Polo club
That used to be one of my regular drinking haunts in Bexleyheath, yes I’m showing my age. Well, with the onset of age and remembering the only horses I ever saw in Catford belonged to the rag and bone man, I have in my adult years taken a keen interest in the ponies, in various formats, and been lucky enough to have been to a couple of polo matches previously.
Of course I don’t really understand it, but I am intuitive enough to realize that it is not easy sat upon a thoroughbred horse galloping at a hundred miles an hour trying to swat a small ball with a stick.
Sarasota Polo Club was founded in 1991, although polo on these Floridian ranches has much deeper roots. The Club sits on 140 acres on the west coast of Florida as part of the famed Lakewood Ranch master community and is one of 300 thriving Polo Clubs in the United States and today we went to witness the last day of the season, which only starts in January.
The skies had the devil in them, but it managed to stay dry throughout the afternoon at the Sarasota Polo Club and the sun on rare glimpses warmed the 1,500 or so people I estimated to be sat around the polo field and in the clubhouse. It was the last game of the season and families had come prepared laden with tents, tables, barbecues, drinks and pet dogs.

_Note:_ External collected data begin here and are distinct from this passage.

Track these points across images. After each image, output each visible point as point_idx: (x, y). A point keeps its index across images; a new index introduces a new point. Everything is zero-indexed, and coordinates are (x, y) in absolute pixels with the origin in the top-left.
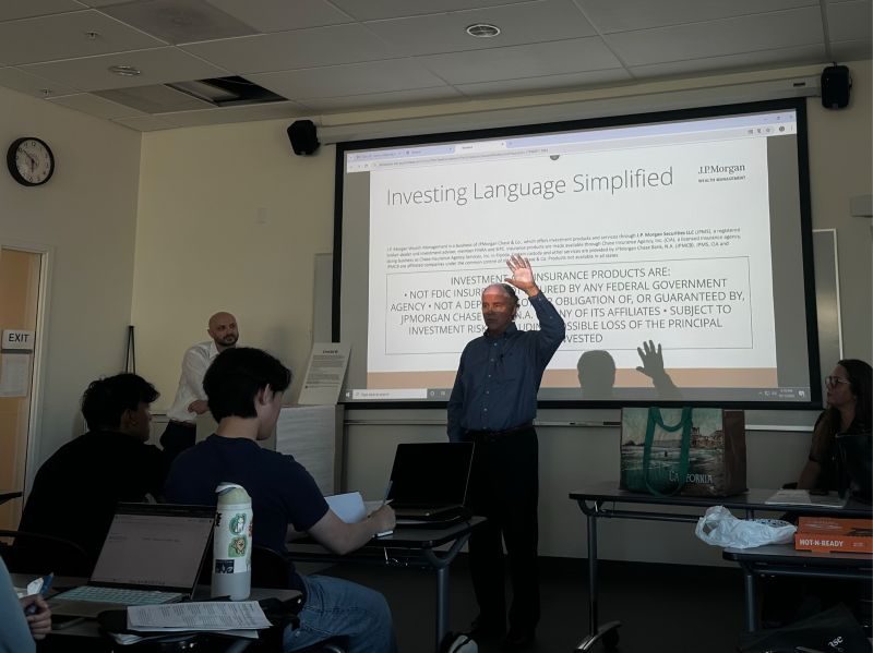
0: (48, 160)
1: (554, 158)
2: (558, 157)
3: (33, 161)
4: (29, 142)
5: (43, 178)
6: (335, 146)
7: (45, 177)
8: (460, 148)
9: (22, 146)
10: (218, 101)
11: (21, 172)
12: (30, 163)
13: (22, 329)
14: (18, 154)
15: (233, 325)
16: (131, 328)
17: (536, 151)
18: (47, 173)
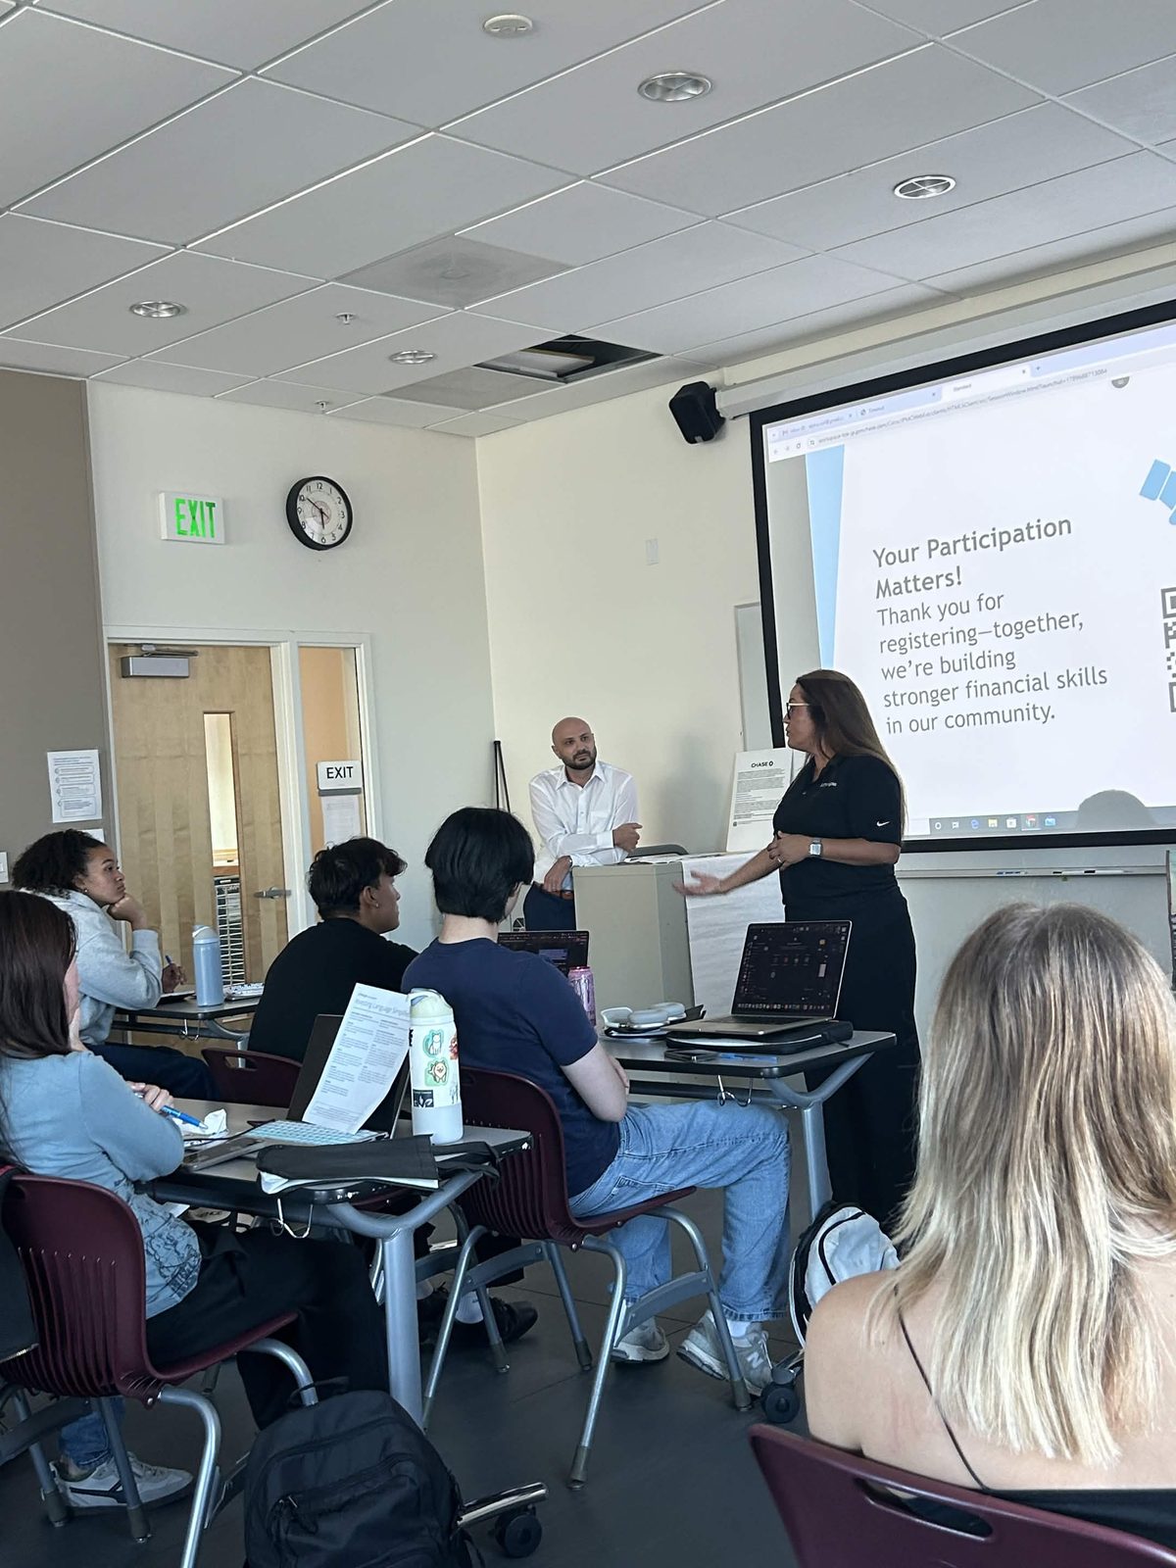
0: (343, 507)
1: (1118, 384)
2: (1126, 380)
3: (322, 513)
4: (313, 485)
5: (339, 535)
6: (747, 418)
7: (342, 533)
8: (949, 389)
9: (303, 492)
10: (563, 375)
11: (307, 531)
12: (319, 514)
13: (345, 759)
14: (299, 504)
15: (586, 737)
16: (497, 744)
17: (1085, 376)
18: (344, 527)
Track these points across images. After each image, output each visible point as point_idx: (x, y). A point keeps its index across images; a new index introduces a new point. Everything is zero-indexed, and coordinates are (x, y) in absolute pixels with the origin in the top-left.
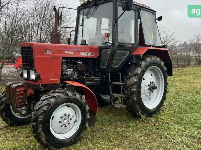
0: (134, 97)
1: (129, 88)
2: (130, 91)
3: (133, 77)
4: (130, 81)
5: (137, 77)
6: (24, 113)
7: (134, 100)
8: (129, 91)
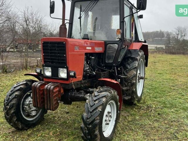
0: (133, 88)
1: (130, 80)
2: (131, 83)
3: (133, 70)
4: (130, 74)
5: (135, 70)
6: (34, 114)
7: (133, 90)
8: (129, 83)
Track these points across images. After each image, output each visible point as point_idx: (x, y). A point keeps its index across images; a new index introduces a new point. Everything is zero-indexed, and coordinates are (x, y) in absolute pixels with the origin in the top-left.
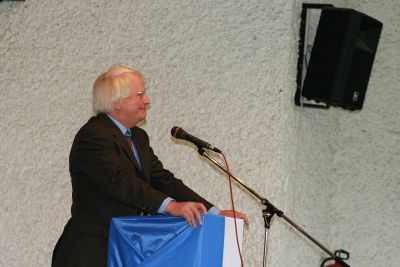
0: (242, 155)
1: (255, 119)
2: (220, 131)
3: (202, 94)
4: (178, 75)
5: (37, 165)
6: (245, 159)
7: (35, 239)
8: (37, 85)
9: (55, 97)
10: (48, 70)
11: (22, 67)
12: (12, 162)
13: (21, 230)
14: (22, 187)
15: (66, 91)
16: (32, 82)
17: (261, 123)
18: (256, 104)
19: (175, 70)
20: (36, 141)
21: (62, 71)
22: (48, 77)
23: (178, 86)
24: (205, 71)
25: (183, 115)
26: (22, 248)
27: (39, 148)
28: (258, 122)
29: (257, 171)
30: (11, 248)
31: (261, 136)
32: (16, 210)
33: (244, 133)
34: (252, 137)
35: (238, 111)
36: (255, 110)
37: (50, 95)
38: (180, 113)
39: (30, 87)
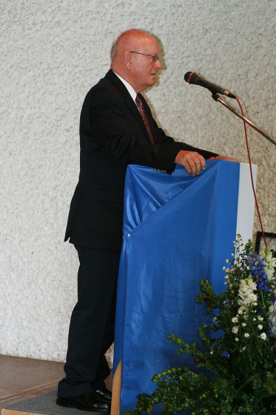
0: (249, 96)
1: (262, 60)
2: (227, 73)
3: (208, 35)
4: (183, 16)
5: (40, 108)
6: (252, 102)
7: (39, 183)
8: (38, 27)
9: (57, 39)
10: (50, 10)
11: (23, 8)
12: (15, 106)
13: (26, 175)
14: (25, 131)
15: (68, 32)
16: (34, 24)
17: (269, 64)
18: (264, 44)
19: (180, 9)
20: (39, 84)
21: (65, 12)
22: (50, 18)
23: (183, 27)
24: (211, 11)
25: (188, 56)
26: (27, 192)
27: (42, 91)
28: (266, 63)
29: (264, 113)
30: (16, 193)
31: (268, 78)
32: (20, 155)
33: (252, 74)
34: (260, 79)
35: (245, 51)
36: (262, 51)
37: (51, 37)
38: (186, 54)
39: (31, 29)
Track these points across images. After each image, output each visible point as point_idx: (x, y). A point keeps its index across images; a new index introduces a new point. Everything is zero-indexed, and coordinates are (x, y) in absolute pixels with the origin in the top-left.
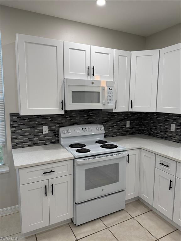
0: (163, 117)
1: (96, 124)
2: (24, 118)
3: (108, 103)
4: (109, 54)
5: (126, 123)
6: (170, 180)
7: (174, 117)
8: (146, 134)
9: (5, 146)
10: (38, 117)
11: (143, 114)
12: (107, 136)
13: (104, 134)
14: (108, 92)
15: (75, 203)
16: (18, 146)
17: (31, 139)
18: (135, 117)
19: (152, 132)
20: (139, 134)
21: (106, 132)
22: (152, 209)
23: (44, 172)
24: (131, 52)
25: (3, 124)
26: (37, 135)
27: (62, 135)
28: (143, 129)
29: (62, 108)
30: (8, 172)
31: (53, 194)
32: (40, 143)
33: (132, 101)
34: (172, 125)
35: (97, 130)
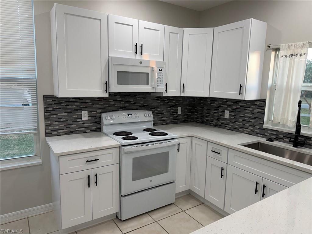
0: (217, 103)
1: (144, 110)
2: (61, 102)
3: (158, 85)
4: (159, 31)
5: (177, 109)
6: (222, 168)
7: (228, 103)
8: (199, 122)
9: (37, 134)
10: (77, 100)
11: (196, 100)
12: (155, 124)
13: (153, 121)
14: (158, 74)
15: (120, 196)
16: (53, 133)
17: (68, 126)
18: (187, 103)
19: (205, 120)
20: (191, 122)
21: (155, 119)
22: (204, 202)
23: (87, 161)
24: (184, 29)
25: (35, 108)
26: (75, 121)
27: (105, 122)
28: (196, 116)
29: (106, 90)
30: (41, 164)
31: (96, 185)
32: (78, 131)
33: (183, 84)
34: (226, 111)
35: (145, 116)
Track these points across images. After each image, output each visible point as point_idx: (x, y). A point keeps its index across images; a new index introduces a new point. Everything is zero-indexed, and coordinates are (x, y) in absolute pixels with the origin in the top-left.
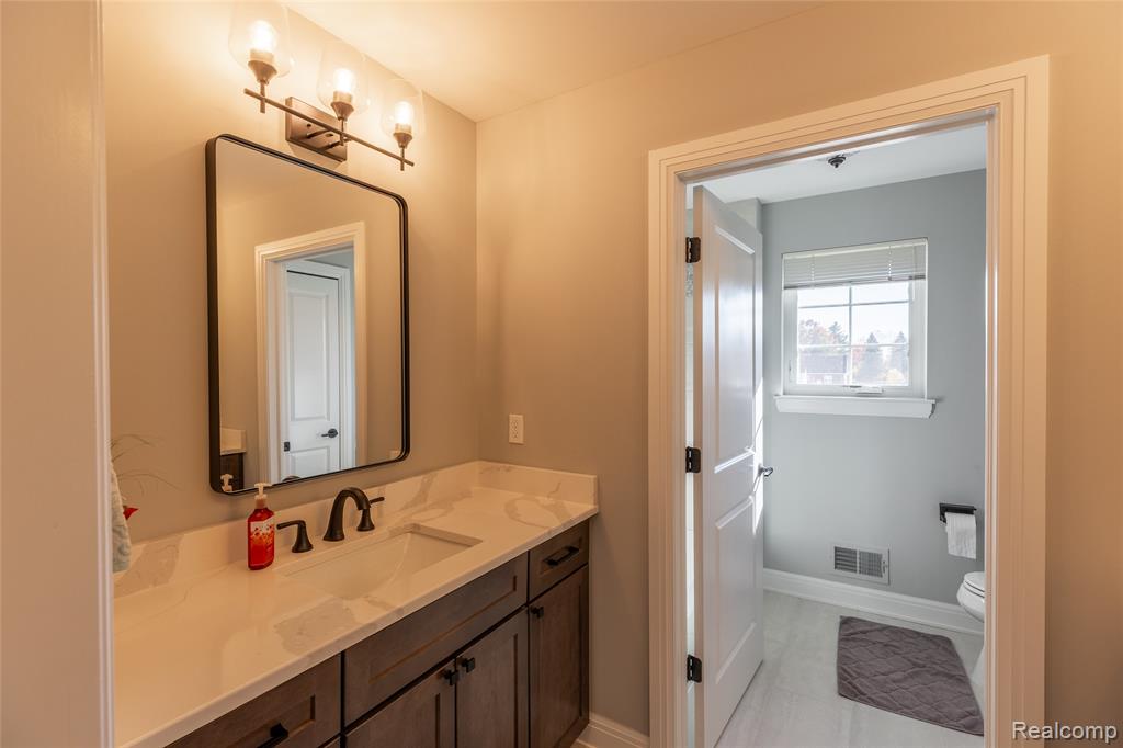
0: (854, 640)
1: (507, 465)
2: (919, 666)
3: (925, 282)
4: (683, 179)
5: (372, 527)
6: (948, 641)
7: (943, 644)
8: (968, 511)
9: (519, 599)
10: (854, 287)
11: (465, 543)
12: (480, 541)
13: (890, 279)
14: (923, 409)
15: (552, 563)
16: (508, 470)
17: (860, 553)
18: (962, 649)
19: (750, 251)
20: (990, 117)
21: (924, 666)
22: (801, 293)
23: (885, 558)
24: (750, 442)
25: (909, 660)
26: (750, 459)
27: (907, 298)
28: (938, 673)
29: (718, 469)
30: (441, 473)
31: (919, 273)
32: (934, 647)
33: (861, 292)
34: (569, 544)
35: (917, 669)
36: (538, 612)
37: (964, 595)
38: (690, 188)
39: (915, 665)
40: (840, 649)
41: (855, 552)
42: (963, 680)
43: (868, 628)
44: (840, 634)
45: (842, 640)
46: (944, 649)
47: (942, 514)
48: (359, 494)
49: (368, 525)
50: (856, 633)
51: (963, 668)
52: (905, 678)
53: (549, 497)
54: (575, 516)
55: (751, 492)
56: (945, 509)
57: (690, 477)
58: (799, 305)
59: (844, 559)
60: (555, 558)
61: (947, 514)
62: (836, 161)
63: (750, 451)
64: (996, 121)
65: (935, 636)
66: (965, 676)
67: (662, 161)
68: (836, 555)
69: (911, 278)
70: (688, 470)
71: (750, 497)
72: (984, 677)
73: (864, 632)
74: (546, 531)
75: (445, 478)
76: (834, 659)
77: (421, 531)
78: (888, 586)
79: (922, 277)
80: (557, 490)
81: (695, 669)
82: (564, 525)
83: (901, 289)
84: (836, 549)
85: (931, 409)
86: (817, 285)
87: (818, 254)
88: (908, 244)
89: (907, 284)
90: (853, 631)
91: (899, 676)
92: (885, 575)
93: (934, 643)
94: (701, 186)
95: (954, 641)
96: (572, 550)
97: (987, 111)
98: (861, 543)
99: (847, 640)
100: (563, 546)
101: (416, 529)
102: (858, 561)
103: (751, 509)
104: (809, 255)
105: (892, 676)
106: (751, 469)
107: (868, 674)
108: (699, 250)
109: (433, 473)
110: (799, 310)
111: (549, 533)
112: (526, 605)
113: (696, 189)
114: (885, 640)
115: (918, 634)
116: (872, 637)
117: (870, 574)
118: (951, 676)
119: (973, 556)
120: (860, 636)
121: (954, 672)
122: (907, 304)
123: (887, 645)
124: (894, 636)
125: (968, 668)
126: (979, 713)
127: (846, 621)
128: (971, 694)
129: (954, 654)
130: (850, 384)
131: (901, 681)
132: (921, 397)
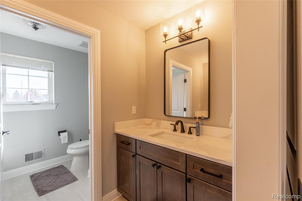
0: (37, 180)
2: (58, 175)
3: (53, 73)
6: (62, 166)
7: (61, 167)
8: (65, 131)
10: (30, 70)
13: (43, 70)
14: (53, 107)
17: (35, 153)
18: (65, 166)
21: (59, 174)
23: (43, 152)
25: (55, 175)
27: (47, 77)
28: (63, 174)
31: (52, 70)
32: (59, 169)
33: (32, 72)
35: (58, 176)
37: (69, 151)
39: (57, 175)
40: (33, 184)
41: (33, 154)
42: (69, 172)
43: (40, 174)
44: (32, 180)
45: (33, 182)
46: (62, 168)
50: (37, 177)
51: (68, 170)
52: (56, 180)
56: (60, 132)
58: (7, 73)
59: (29, 158)
61: (60, 134)
62: (36, 28)
65: (59, 166)
66: (69, 171)
68: (26, 157)
69: (49, 71)
73: (39, 176)
78: (45, 159)
79: (52, 71)
83: (45, 74)
84: (26, 155)
85: (56, 107)
88: (48, 61)
89: (47, 72)
90: (35, 178)
92: (43, 157)
93: (59, 168)
95: (63, 165)
98: (34, 150)
99: (35, 181)
102: (34, 156)
104: (13, 56)
105: (52, 182)
107: (45, 185)
114: (46, 174)
115: (54, 168)
116: (43, 175)
117: (38, 158)
118: (66, 173)
119: (67, 142)
120: (38, 178)
121: (66, 171)
122: (47, 79)
123: (47, 175)
124: (48, 172)
125: (68, 169)
126: (74, 176)
127: (32, 177)
128: (72, 174)
129: (65, 168)
130: (29, 101)
131: (55, 181)
132: (53, 104)
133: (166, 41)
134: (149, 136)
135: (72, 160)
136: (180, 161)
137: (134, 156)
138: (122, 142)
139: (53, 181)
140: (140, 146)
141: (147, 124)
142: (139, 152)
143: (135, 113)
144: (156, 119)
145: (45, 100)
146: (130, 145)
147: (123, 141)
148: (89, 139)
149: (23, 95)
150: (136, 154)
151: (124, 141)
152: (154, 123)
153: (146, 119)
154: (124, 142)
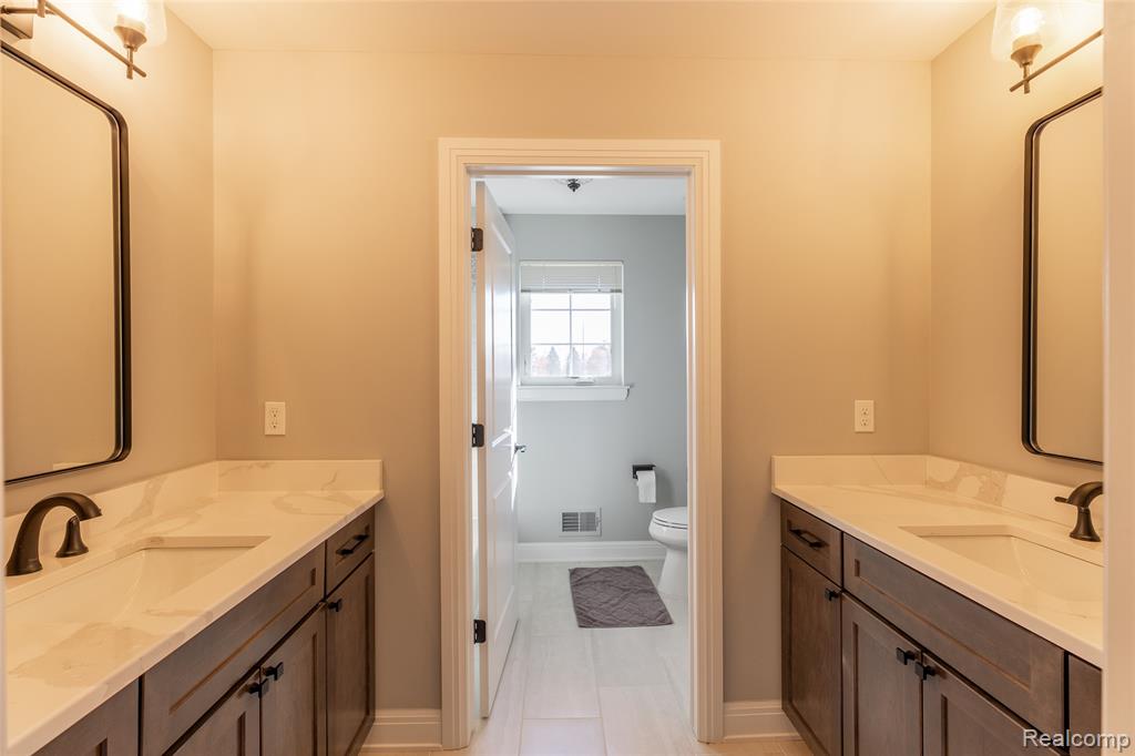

There was also a large, and I couldn’t work out why, Celtic group, all dressed up, and with whom I took a shot with early on in the proceedings much to my daughter’s bewilderment. There was also a fair smattering of English people there, which was less surprising knowing the make-up of Sarasota’s evoluting population.
Polo players are based on a global handicap system dependent on a number of factors such as skill, horsemanship, strategy, knowledge of polo, team play and sportsmanship. The highest level is 10, and only a handful of players in the world hold this distinguishment, and they are mostly Argentinan, considered to be the seat of the polo world. The lowest score of a player is -2. Today two 5 score players competed, Francesco Bibao from Argentina and the USA’s Alan Martinez, both alongside South African Stuart Campbell (4 handicap) were getting most of the plaudits from a humorous, if not a particularly PC commentator.
The four-aside game is split between eight-four minute chukkas, with four minute breaks in between although much more at half-time when the field is invaded by families and it becomes a bit of a fairground. Treading back grass divots is also de rigueur, and somehow my daughter managed to snuffle a ball, which is about the size of a baseball but made off plastic and misshapen due to mallets taking big whacks at it.
The whole game including introductions, breaks and general stoppages took about 2 hours but there was a lot to take your attention, not less the great skill of those on horseback. One team, don’t ask me which, won 10-9 and a trophy was delivered outside the club house to some loud cheers that had clearly been fuelled by an afternoon (the gates open at 9am) of drinking. We took ourselves off home at that point but we will return to this rather nice way to spend an afternoon.